Standard doses of H2RAs can result in symptomatic benefit in up to 60% of patients and endoscopic healing in 50%. Higher doses of H2RAs (equivalent to ranitidine, 600 mg daily) improve the healing rate to 75% at a higher cost. Dosage adjustments are required in renal insufficiency.
Surgery
Indications for fundoplication include the need for continuous or increasing doses of medication in patients who are good surgical candidates. Patients who require aggressive long-term medical therapy should be offered the surgical option. Other indications include patient preference for surgery and noncompliance with medical therapy.

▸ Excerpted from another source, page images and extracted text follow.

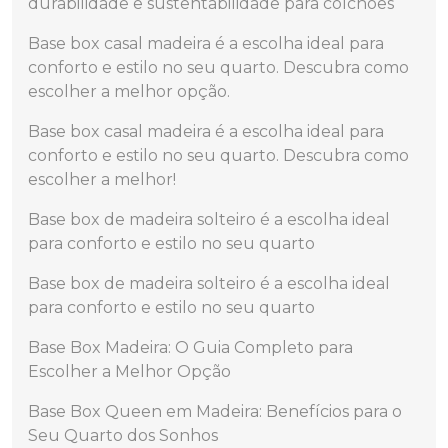
durabilidade e sustentabilidade para colchões
Base box casal madeira é a escolha ideal para
conforto e estilo no seu quarto. Descubra como
escolher a melhor opção.
Base box casal madeira é a escolha ideal para
conforto e estilo no seu quarto. Descubra como
escolher a melhor!
Base box de madeira solteiro é a escolha ideal
para conforto e estilo no seu quarto
Base box de madeira solteiro é a escolha ideal
para conforto e estilo no seu quarto
Base Box Madeira: O Guia Completo para
Escolher a Melhor Opção
Base Box Queen em Madeira: Benefícios para o
Seu Quarto dos Sonhos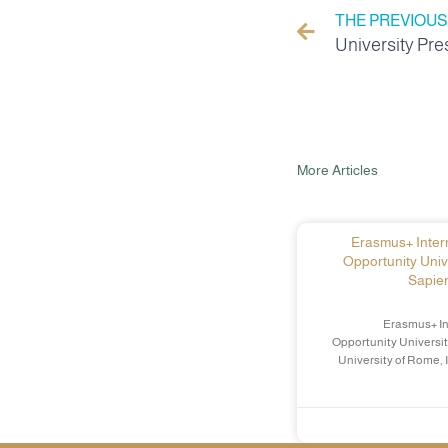
THE PREVIOUS
More Articles
Erasmus+ Intern
Opportunity Univ
Sapien
Erasmus+ In
Opportunity Universit
University of Rome, 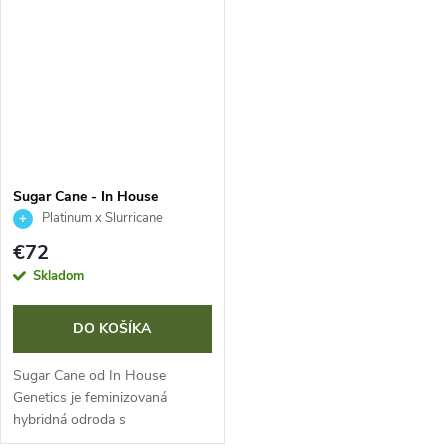
Slurricane #7 prináša husté,
produkciou živice, hustými
živicou pokryté kvety s...
kvetmi a komplexným...
Sugar Cane - In House
Genetics 3 ks
Platinum x Slurricane
€72
Skladom
DO KOŠÍKA
Sugar Cane od In House
Genetics je feminizovaná
hybridná odroda s
dominantnou Indikou,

The success rate of laparoscopic fundoplication in controlling GERD symptoms exceeds 90%, with fewer complications compared to the open technique. Elevated esophageal acid exposure and correlation of symptoms to reflux events on ambulatory pH monitoring predict a higher likelihood of a successful outcome.
Patients with medical treatment failures need careful evaluation to determine whether symptoms are indeed related to acid reflux before surgical options are considered; these patients often have other diagnoses including visceral hypersensitivity and functional heartburn.
Complications
Esophageal ulceration and stricture formation can occur in patients with GERD. Iron-deficiency anemia is less common.
GERD can contribute to laryngitis, laryngeal ulcers, asthma, and dental caries.
Barrett's esophagus is a change in the esophageal mucosa from normal squamous epithelium to specialized intestinal metaplastic epithelium due to longstanding acid related injury. It carries a small risk of progression to esophageal adenocarcinoma. Endoscopic surveillance for Barrett's esophagus should be considered in patients with a symptom history that exceeds 5 years.